[Aim of the exercise]:
An exact transcription of the entries is required, with none of the pictures carried over.

Page-level text extractions
+--
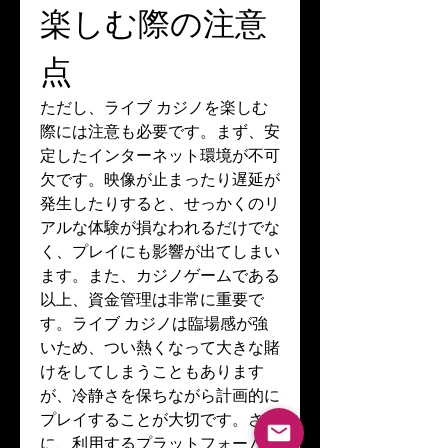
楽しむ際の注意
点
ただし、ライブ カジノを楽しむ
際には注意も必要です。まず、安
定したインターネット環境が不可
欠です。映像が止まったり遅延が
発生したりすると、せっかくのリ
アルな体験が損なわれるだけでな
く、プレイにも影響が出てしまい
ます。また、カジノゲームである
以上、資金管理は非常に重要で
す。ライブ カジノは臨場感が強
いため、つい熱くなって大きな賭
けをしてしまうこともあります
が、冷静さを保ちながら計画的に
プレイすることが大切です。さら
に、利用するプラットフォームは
+--
[Solution to this problem]:
楽しむ際の注意
点
ただし、ライブ カジノを楽しむ
際には注意も必要です。まず、安
定したインターネット環境が不可
欠です。映像が止まったり遅延が
発生したりすると、せっかくのリ
アルな体験が損なわれるだけでな
く、プレイにも影響が出てしまい
ます。また、カジノゲームである
以上、資金管理は非常に重要で
す。ライブ カジノは臨場感が強
いため、つい熱くなって大きな賭
けをしてしまうこともあります
が、冷静さを保ちながら計画的に
プレイすることが大切です。さら
に、利用するプラットフォームは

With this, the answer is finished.